Kem_Tekinay · August 5, 2013, 3:54pm

If you’re looking for ultimate speed, you should use a constant for replacing the “=” character instead of doing the calculation (that results in a negative number anyway).

Also, for the last line, it’s probably faster to do return decoded.StringValue( 0, j - 1 ) than to resize the MemoryBlock.

I’d love to know what the input looks like to see if there are faster ways to do this entirely.

Joe_Ranieri · August 5, 2013, 4:24pm

With great power comes great responsibility. Ptr has no bounds checking and can very easily crash your application if you use it incorrectly. As with all performance tuning, the code should be profiled and optimizations (and safety tradeoffs) only done as needed.

ChristopheDV · August 5, 2013, 5:06pm

About #pragma DisableBackgroundTasks

I am not sure if this speeds up things. I did many tests and I never got any speed advantages using #pragma DisableBackgroundTasks

Or am I wrong?

Kem_Tekinay · August 5, 2013, 5:09pm

First, you have to test in the compiled app, not the debug version.

DisableBackgroundTasks will keep Xojo from giving time to other threads or tasks during loops and other points where it normally would. (AFAIK, those points are undefined and subject to change.) So if your code is looping a lot, yes, it can make a huge difference.

Joe_Ranieri · August 5, 2013, 5:28pm

[quote=25289:@Kem Tekinay]First, you have to test in the compiled app, not the debug version.

DisableBackgroundTasks will keep Xojo from giving time to other threads or tasks during loops and other points where it normally would. (AFAIK, those points are undefined and subject to change.) So if your code is looping a lot, yes, it can make a huge difference.[/quote]

They’re well-defined actually:

loop boundaries, unless DisableBackgroundTasks is off
explicit thread yield calls
internal framework code (okay, this one isn’t well-defined)

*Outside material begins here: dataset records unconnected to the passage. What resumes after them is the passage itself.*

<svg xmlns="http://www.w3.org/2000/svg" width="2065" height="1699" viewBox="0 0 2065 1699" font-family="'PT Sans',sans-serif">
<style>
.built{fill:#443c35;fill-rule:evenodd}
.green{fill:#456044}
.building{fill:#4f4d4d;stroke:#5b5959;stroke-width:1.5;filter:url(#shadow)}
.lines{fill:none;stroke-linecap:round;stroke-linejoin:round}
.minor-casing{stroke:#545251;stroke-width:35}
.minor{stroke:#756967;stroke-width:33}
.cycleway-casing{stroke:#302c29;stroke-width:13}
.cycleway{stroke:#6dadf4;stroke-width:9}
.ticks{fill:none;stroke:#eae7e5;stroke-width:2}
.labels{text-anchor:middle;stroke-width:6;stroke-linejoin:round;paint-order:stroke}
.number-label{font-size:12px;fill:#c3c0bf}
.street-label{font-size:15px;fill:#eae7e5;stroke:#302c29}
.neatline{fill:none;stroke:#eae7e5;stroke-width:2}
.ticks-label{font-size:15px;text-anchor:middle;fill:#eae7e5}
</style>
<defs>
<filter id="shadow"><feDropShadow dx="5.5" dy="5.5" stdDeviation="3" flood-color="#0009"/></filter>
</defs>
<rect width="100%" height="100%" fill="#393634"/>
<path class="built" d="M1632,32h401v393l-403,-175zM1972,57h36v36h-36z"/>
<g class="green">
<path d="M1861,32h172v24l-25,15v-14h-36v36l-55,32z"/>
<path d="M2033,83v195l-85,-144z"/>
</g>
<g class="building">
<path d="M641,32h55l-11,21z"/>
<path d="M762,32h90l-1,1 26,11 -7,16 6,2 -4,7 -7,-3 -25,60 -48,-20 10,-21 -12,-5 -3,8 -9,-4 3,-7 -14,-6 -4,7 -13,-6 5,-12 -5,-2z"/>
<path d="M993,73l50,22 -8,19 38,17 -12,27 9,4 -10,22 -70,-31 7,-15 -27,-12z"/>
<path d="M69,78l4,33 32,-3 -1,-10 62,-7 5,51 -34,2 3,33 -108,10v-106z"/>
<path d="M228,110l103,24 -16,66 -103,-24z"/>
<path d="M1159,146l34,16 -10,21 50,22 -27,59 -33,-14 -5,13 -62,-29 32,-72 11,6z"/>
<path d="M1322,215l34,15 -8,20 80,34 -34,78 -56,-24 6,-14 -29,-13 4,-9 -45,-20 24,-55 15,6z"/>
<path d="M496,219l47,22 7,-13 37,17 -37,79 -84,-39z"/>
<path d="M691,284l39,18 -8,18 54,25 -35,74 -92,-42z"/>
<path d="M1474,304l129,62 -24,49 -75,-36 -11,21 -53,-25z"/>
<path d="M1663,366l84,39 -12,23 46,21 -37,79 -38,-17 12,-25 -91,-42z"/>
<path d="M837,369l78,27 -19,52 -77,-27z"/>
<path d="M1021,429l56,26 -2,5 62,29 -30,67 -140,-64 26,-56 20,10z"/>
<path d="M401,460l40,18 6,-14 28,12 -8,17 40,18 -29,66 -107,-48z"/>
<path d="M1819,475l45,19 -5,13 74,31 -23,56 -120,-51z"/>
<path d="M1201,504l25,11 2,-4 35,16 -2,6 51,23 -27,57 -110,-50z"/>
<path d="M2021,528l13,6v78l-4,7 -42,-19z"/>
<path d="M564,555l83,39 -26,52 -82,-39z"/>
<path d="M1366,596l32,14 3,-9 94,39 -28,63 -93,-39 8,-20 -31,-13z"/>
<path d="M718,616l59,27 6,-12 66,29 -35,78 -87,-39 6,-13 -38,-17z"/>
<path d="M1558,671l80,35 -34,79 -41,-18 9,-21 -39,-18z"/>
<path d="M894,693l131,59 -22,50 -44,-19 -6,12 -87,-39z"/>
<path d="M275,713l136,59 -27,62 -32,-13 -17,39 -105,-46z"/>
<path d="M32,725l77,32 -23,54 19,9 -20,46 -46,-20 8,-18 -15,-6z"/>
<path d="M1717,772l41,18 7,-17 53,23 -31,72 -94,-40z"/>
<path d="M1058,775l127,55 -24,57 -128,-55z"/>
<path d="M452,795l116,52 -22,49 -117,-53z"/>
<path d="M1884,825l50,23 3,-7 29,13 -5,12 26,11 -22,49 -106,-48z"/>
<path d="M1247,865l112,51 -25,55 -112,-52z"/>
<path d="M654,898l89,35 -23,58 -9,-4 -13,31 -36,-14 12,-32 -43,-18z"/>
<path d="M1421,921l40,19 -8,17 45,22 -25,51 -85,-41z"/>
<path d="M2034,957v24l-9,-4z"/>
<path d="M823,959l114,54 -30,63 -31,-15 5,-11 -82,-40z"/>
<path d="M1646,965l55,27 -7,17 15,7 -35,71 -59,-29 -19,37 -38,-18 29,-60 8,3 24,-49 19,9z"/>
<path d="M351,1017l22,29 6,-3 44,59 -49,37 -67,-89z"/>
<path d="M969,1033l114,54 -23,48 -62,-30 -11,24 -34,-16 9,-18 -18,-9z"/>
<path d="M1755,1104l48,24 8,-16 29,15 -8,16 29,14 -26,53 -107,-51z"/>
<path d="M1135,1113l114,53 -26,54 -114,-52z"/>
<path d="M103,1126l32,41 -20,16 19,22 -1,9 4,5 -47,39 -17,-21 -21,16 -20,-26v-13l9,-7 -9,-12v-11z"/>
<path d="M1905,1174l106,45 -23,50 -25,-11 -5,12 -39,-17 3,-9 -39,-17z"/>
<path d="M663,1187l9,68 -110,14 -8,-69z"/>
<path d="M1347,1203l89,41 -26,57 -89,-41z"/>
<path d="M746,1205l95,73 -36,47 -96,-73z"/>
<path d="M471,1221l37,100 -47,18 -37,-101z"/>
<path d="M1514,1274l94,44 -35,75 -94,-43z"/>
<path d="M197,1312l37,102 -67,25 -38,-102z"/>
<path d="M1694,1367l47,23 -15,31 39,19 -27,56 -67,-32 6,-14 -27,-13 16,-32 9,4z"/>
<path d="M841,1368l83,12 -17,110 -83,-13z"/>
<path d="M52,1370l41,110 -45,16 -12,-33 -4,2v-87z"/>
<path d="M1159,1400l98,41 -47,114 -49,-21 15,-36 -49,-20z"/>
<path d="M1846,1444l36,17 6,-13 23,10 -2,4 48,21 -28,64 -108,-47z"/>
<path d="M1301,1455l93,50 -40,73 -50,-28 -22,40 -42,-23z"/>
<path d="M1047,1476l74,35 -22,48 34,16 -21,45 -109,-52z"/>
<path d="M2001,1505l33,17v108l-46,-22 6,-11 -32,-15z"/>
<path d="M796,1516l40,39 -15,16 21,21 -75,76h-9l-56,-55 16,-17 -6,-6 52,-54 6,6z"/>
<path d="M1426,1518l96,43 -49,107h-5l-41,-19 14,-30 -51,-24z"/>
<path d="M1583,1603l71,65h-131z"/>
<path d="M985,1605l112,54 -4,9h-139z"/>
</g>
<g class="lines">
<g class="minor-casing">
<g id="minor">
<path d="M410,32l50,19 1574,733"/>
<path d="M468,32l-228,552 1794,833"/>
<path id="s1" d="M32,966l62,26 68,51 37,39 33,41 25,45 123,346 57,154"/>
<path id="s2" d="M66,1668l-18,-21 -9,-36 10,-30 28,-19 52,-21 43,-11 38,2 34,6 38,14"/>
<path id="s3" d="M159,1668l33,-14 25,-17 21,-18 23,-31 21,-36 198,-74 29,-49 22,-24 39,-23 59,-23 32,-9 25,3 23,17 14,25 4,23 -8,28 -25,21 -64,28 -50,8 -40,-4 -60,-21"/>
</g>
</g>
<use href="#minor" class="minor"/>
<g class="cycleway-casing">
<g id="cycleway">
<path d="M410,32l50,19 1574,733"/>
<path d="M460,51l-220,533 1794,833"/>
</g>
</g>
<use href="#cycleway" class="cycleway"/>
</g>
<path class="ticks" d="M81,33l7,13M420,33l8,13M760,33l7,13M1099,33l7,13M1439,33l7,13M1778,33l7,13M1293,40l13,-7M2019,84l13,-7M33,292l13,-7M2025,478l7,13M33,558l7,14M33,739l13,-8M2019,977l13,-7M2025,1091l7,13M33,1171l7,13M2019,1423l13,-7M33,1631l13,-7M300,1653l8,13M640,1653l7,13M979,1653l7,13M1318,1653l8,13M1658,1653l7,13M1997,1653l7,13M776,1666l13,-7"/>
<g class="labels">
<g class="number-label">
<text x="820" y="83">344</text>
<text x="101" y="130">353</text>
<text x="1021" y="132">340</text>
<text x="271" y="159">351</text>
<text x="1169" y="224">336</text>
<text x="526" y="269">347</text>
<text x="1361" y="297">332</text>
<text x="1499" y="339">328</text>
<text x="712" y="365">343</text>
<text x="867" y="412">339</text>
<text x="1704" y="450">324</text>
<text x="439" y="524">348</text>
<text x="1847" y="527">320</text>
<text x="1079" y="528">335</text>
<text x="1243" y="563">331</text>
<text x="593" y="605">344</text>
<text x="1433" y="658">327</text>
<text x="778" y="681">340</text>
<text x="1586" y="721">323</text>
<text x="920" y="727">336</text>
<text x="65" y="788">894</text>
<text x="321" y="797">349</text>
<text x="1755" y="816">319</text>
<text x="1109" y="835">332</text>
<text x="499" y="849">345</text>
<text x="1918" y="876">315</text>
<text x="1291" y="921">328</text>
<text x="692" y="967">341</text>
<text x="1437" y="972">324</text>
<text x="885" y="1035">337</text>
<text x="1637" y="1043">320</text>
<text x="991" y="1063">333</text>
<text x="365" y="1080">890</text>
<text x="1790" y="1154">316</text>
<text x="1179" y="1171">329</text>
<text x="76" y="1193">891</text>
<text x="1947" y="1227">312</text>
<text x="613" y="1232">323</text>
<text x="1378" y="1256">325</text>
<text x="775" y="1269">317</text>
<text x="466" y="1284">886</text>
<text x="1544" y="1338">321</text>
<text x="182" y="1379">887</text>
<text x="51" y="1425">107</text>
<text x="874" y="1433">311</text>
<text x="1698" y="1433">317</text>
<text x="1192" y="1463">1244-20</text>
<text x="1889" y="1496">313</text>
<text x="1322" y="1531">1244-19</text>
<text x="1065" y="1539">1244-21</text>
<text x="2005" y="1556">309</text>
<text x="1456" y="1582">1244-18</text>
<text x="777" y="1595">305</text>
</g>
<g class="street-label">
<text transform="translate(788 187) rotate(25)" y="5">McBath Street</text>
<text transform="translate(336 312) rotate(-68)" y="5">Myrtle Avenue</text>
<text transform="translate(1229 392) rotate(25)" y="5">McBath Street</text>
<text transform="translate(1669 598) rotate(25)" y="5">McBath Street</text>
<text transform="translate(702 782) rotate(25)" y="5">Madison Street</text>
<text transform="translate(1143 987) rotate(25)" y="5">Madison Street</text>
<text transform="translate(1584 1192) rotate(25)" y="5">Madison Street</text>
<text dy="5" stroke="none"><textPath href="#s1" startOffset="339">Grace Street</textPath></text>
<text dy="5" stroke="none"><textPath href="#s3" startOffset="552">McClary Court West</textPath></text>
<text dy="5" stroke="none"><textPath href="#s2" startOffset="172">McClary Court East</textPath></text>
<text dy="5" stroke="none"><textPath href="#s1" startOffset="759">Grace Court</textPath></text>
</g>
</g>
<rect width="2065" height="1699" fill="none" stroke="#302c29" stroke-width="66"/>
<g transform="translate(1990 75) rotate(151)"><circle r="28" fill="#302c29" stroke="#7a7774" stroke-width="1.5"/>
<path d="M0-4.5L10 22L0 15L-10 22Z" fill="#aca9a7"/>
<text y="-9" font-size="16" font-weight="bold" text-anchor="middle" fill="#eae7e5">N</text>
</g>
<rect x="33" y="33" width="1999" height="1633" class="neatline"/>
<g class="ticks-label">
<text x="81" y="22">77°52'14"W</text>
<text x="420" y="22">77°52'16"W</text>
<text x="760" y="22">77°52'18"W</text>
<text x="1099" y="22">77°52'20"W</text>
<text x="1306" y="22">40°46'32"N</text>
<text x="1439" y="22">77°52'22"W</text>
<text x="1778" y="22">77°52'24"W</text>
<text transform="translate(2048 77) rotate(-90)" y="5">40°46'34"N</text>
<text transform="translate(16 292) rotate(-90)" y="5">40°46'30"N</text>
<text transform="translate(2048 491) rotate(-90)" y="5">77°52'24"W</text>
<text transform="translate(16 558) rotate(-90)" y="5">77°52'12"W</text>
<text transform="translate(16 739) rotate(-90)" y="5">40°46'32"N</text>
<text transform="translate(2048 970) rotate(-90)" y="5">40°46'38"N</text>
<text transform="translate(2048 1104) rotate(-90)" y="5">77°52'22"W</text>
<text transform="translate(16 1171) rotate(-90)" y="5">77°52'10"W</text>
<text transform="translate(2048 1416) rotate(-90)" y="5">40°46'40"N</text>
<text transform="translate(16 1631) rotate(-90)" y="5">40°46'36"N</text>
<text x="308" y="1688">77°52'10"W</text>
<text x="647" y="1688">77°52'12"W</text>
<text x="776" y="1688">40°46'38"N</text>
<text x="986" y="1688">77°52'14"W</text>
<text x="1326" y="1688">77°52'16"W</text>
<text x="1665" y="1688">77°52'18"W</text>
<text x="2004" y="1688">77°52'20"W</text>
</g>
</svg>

As with the other pragmas, DisableBackgroundTasks only affects code in that specific scope. It does not affect code called by that scope.

system · August 5, 2013, 8:52pm

[quote=25242:@Michael Diehr]Even faster than that, define a Pointer variable (Ptr) and use Ptr.Byte.

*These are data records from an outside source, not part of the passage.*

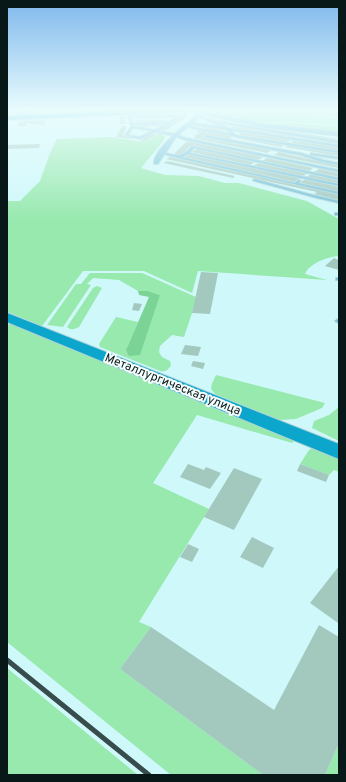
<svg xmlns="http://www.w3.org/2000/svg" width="346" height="782" font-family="Overpass,sans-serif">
  <rect width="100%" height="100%" fill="#cff8fa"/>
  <path fill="#97e9ae" d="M50,110H159L22,116Z
    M194,110H339V117L297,121L339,118V125L290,122L256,123Z
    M285,123L339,126V133L259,124Z
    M160,133L165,136L164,140L141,168L165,175L199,176L225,183H239L307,201L339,219V256C327,257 310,263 305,274L327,280L198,271L192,293L144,271H83L42,326L7,312V201H20L40,181L50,153L57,139L109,137L145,142Z
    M90,273H142L196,297L192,313L184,337L172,335L160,346L159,352L162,357L170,361L171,365C168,370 166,372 160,371L100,347L99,344L116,317L138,322L126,350L160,295L148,291H138L119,280L93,278L87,284L91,285L63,327L47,325L76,284H81Z
    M97,286L102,288L79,327C75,329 71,331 67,327L93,288Z
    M11,322L295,440L292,443L197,415L153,483L209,509L139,622L151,627L120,669L263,775H171L7,642V326Z
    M216,375L325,403L322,408L296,419L279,420L217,395C207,388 212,385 216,375Z
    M339,407V441L312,428L314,421L329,415Z
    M314,447L339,457V472L334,470L329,475L300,464L309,450Z
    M7,668L138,775H7Z
    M339,743V775H325Z"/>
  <path fill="#7cd396" d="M138,291H148L160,295L140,355L129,356L126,350L149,297L139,295Z"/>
  <path fill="#a3c8be" d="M120,116H125L126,124H120Z
    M175,116V118L133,119V117Z
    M184,116H188L163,132L158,131Z
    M45,120L44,125L27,123V126H18L19,121Z
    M135,120H167L168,122L135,123Z
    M136,124H162V126L136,127Z
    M233,125L297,136L294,138L230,128Z
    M122,126H127L123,136L135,138L132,139L116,137Z
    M206,126L225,130L222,131L227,132L225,133L201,128Z
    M200,130L232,136L230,138H233L230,140L204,135L201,136L272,150L267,153L193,138L196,137L193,136L199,134L197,133L200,132H197Z
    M278,130L339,139V140L277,131Z
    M237,131L291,140L287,142L239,135L241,133L235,132Z
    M153,133L157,134L144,142L140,141Z
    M300,136L339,142V145L297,139Z
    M242,137L285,144L281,147L239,139Z
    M294,140L339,147V151L291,143Z
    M187,141L263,157L258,160L190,146L180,156L173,155Z
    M40,144L39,148L7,149V145Z
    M289,145L339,153V156L285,147Z
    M197,149L255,162L250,165L191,152Z
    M279,152L339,166V168L274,155Z
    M191,154L300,178L295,182L184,157Z
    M170,157L339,194V200L314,194L317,192L166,159Z
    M267,158L313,168L309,171L262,161Z
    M168,161L235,176L233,178L163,163Z
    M258,163L308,173L303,176L253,166Z
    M319,169L339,173V177L314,172Z
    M312,173L339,179V184L307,177Z
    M305,179L339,187V192L300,183Z
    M334,258L339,260V270L325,266Z
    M201,272L218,273L210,314L192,313Z
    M134,303L142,304L139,311L132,310Z
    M185,345L201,347L198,356L181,354Z
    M193,361L205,363L203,369L191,366Z
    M188,464L204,470L206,467L221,473L210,489L180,477Z
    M300,464L329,475L326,482L297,471Z
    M234,468L262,479L234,530L204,517Z
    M252,537L274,548L263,568L240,557Z
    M188,544L199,549L192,562L180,557Z
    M339,566V621L338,623L310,603Z
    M319,625L339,637V743L325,775H263L120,669L151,627L274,710Z"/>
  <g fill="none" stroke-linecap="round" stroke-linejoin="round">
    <defs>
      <path id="lane" d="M189,110L191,111L158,131L176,134L186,138L339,170V172L185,140L174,136L155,132L140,139L125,135L131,127L128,116L125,112H127L130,115H181ZM131,117H178L168,122L132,123ZM166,124L155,130L133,126V125ZM133,128L152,131L140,137L128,135Z
        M201,113L203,117L217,122L218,121L339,141V143L219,123L229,128L339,145V147L231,130L236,135L339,151V153L235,137L233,136L198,130L185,126L186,124L198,128L231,134L227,130L188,124L189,122L223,127L201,118L200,114Z
        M205,135L301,153L324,160L339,163V165L322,162L300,155L204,137Z
        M192,146L339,178V180L194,148L190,153L339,184V186L188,154L182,157L295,183L299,180L301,181L298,183L339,192V194L178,158L160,153L162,152C176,155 181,159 192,146Z
        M311,153L339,157V159L310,155Z
        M255,179L309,194L339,201V203L317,198L254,181L253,180Z
        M335,213H339V215H335Z
        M336,278H339V280H336Z
        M338,319H339V323L335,321Z"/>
      <path id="street" d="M29,110H35L31,114L7,120V116Z
        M183,110H194L266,124L339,132V136L266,128L203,115L177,136L158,164H154C152,150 187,123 198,114Z"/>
      <path id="secondary" d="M131,110H188L185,112L7,120V116Z
        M7,313L339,444V459L7,322Z"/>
    </defs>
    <use href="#lane" stroke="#afd4d6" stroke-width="2"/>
    <use href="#street" stroke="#afd4d6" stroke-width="2"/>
    <use href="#secondary" stroke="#afd4d6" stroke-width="2"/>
    <use href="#lane" fill="#76c0da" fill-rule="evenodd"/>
    <use href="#street" fill="#76c0da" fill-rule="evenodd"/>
    <use href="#secondary" fill="#0ca6cd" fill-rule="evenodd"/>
    <path stroke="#374d4d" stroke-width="5" d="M7,660L149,775"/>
  </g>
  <linearGradient id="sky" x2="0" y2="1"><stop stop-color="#7fb8ec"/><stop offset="0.5" stop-color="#e9fcfd"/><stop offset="1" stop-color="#e9fcfd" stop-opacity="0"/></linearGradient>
  <rect width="346" height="220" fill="url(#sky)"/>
  <g text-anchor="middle" stroke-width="4" stroke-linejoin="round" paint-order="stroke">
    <g font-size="12" fill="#081818" stroke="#f6fefe">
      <text transform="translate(173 384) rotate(22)" y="4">Металлургическая улица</text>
    </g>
  </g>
  <rect width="346" height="782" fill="none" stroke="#081818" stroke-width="16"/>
</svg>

Here’s my try at a heavily-optimized version:

[code]
#pragma DisableBackgroundTasks
Dim char As integer // use integer, rather than string for maximum speed
dim data as memoryBlock = inputData // convert string to memoryblock for maximum speed
Dim decoded As new memoryBlock(data.size) // we know it will be no larger than the input, this may be shortened later
dim u as integer = data.size -1
dim p as Ptr = data // for ultimate speed, use a Ptr to the memorybock
dim q as Ptr=decoded

dim j as integer // index into decoded MemoryBlock
For i As Integer = 0 To u
char = ptr.byte(i)
if char = 61 then // 61 is ASCII for “=”
q.byte(j) = char -64 - 42
j = j + 1
i = i +1 // skip next byte in input
Else
q.byte(j) = char-42
j=j+1
end if
Next

// trim decoded memoryblock to actual size
decoded.size = j-1
return decoded

[/code][/quote]

OMG, this is blazing fast.
Superb !!

Thanks so much Michael and everyone else.
What an awesome community we got here.

Mike_D · August 6, 2013, 3:01am

Glad you like it - please do test it out thoroughly, as I may have mangled the logic in translation. Also, as Joe points out, using Ptr.Byte() bypasses valuable error checking.

John_Hansen · August 6, 2013, 6:15am

You sometimes have to refresh your page before it’s allows you to update the page

Alwyn_Bester · August 6, 2013, 6:42am

Man, did I learn a lot from this discussion when it comes to writing faster code.

system · September 26, 2013, 10:10pm

I wonder if I can speed up the process writing a plugin in c++ or are plugins not faster than internal xojo code?